1\. Shape determines fabrication & material: Flat objects (including faceted,
folded) can be best prototyped using paper/boards/sheets. Simply curved
objects (cones, cylinders) aka single curvature surfacing & developables can
be also done using paper. Complex forms aka double curvature requires either
complex fab such as rapid prototyping, molding, pressing etc or
rationalization (eg take a sphere cut it in layers, cut out flat sheets, glue,
sand ie downgrade to previous option).

2\. Drawing: You can use either a mesh 3d editor: sketchup, blender, or NURBS
/ subdivision surfacing: rhino, solidworks, maya (download demo where
available). This is only for the intuitive part of making the form. Even
though simpler I would suggest avoiding 2d apps as they tend to be tough ie
misleading for physical objects (fine for plans and pcbs)

3\. Fun: code it! You need OpenGL + you favorite language. Generate a
polyhedral model, flatten it send to printer, assemble. Or just write out an
STL file (super simple text format) and send it to a 3d printer (by far the
easiest method for noobs). If you want cheep use z-corp powder puff machines
(ceramic-ish), if you want an actually functional prototype use SLS (plastic)

4\. Find a product designer or architect (the building kind) and work together
=)

hope that helps

------
knieveltech
It doesn't make sense to bother with jobbing out initial fabrication of a
prototype unless you've got VERY deep pockets and absolutely plan on going
into production. Unless both of these are true I suggest modeling the part
from balsa or foam and then cast your prototype in resin or low temperature
metal.

------
cmos
I noticed the other day that www.sparkfun.com does custom 3D design and
prototype, though this probably isn't the cheapest option as you'll be paying
them to make the design:
[http://www.sparkfun.com/commerce/static.php?name=custom_encl...](http://www.sparkfun.com/commerce/static.php?name=custom_enclosure_design)

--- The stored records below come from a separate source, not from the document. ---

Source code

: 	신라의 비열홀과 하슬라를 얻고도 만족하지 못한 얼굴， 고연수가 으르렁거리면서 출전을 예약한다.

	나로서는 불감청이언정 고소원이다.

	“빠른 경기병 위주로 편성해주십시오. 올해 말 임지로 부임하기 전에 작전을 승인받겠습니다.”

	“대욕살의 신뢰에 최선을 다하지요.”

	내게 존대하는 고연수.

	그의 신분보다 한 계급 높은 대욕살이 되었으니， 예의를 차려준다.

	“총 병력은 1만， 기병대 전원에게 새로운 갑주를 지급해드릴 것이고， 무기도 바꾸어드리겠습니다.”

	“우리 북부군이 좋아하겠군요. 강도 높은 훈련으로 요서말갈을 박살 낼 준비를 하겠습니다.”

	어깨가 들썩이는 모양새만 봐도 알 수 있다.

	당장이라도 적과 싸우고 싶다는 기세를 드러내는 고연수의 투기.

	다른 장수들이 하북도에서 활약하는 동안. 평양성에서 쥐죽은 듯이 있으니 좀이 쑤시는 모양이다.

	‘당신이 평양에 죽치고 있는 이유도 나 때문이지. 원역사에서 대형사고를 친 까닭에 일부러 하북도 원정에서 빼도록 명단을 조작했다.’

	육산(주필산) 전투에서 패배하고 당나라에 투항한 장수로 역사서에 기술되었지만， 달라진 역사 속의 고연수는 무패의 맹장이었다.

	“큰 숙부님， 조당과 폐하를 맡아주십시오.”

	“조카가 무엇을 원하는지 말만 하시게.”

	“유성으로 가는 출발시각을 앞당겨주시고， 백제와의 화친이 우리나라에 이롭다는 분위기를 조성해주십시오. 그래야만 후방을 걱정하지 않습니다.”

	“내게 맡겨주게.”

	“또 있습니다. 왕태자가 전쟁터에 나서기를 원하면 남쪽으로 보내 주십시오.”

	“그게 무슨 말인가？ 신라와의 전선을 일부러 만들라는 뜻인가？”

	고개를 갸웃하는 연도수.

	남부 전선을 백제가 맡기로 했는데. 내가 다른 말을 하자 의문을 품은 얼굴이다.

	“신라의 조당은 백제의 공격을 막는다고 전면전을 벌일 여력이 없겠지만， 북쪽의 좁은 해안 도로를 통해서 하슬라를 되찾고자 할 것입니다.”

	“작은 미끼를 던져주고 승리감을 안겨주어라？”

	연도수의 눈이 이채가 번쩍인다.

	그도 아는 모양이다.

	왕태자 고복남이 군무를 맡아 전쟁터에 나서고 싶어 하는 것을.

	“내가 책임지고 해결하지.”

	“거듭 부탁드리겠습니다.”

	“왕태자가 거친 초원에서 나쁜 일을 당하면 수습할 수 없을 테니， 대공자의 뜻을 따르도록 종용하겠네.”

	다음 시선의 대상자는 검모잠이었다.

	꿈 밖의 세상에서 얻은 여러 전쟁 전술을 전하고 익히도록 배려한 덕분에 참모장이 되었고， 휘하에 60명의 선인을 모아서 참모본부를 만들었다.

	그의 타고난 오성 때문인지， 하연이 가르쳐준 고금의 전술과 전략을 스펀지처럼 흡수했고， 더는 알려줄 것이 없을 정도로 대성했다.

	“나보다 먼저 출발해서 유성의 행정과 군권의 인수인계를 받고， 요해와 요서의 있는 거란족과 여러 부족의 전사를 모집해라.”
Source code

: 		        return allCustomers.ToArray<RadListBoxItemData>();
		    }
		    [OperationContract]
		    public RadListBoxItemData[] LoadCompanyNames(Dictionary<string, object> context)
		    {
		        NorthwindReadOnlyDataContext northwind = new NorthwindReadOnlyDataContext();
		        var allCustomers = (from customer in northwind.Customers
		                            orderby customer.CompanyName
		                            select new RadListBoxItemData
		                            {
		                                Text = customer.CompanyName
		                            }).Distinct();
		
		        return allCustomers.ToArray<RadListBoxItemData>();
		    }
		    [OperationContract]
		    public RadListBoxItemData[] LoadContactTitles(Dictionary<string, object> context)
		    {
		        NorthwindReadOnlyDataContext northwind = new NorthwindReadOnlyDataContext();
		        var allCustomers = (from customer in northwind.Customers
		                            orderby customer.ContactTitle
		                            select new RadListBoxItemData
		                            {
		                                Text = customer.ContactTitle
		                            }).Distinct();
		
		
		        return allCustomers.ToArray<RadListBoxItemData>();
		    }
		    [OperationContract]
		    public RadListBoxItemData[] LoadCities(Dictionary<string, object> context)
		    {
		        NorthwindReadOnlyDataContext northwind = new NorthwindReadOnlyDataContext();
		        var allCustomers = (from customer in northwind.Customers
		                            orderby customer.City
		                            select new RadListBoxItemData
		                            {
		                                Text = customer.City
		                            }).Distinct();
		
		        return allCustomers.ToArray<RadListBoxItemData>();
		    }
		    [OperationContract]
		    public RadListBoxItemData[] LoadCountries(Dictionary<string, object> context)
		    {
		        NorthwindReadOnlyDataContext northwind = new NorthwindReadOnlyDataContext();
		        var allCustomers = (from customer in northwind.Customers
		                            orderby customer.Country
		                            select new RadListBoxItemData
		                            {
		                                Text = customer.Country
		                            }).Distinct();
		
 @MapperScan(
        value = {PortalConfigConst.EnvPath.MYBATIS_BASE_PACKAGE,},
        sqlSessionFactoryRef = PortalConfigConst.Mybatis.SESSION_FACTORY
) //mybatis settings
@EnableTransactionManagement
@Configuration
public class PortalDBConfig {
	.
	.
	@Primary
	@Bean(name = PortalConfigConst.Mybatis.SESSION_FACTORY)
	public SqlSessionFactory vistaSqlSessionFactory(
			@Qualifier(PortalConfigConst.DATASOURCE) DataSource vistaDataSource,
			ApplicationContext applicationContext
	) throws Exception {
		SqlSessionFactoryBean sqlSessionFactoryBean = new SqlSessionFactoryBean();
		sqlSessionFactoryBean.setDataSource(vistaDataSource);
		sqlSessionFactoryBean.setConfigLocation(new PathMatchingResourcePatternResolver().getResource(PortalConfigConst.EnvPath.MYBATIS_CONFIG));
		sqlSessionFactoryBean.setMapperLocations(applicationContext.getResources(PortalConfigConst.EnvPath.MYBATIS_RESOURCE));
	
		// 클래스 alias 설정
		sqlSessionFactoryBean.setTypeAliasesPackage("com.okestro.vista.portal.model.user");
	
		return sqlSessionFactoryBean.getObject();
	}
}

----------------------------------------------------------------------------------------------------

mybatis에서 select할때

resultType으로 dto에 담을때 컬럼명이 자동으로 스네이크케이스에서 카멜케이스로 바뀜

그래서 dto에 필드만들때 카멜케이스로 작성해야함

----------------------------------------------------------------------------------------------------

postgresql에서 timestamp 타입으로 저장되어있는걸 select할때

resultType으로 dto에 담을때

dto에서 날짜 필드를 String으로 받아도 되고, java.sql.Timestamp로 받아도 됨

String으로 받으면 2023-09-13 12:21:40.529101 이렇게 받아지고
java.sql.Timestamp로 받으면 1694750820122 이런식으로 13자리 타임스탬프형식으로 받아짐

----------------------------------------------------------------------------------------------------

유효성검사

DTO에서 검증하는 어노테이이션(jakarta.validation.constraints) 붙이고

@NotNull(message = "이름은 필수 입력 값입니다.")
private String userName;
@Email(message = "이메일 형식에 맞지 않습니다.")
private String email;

There are lots of premade 'enclosures' that you could hack apart to get what
you want as well: <http://www.boxenclosures.com/category/category.html>

However, I would recommend something like the online services mentioned here
that send you prototypes. Don't be intimidated.. just go through the tutorials
and you'll be surprised at how easy it is.

------
timcederman
Use blue foam and get some razor blades and sandpaper. That should do it for
the first few iterations.

------
NonEUCitizen
from visiting techshop, i found out that google SketchUp (plus a plugin) can
be used as the CAD tool for their Dimension SST. SketchUp tutorials:
<http://sketchup.google.com/training/videos.html>

------
blackguardx
sculpy, wood, foam, sandpaper, exacto knives, chisels, saws.